- WHAT THIS TASK INVOLVES
Each line of the records must appear in your answer exactly, with no pictures.

- DATA FOR THIS TASK
[Start of Attachment]
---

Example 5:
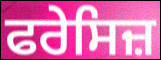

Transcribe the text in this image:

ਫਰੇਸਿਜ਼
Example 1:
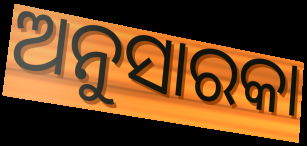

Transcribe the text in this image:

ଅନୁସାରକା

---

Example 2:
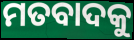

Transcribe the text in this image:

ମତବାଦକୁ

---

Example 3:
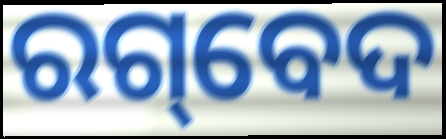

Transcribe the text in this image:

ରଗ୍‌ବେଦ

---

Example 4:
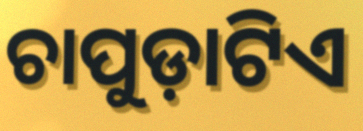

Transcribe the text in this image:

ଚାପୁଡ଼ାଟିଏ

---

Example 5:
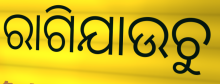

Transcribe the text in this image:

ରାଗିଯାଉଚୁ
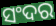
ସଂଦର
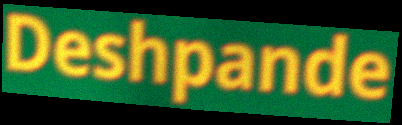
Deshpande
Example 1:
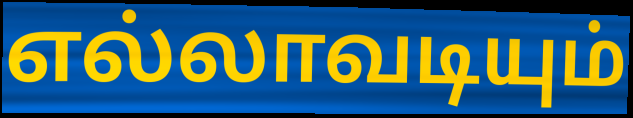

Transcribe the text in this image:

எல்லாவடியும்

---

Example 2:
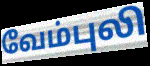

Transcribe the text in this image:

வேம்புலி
[End of Attachment]
- COMPLETED TASK
---

Example 5:

Transcribe the text in this image:

ਫਰੇਸਿਜ਼
Example 1:

Transcribe the text in this image:

ଅନୁସାରକା

---

Example 2:

Transcribe the text in this image:

ମତବାଦକୁ

---

Example 3:

Transcribe the text in this image:

ରଗ୍‌ବେଦ

---

Example 4:

Transcribe the text in this image:

ଚାପୁଡ଼ାଟିଏ

---

Example 5:

Transcribe the text in this image:

ରାଗିଯାଉଚୁ
ସଂଦର
Deshpande
Example 1:

Transcribe the text in this image:

எல்லாவடியும்

---

Example 2:

Transcribe the text in this image:

வேம்புலி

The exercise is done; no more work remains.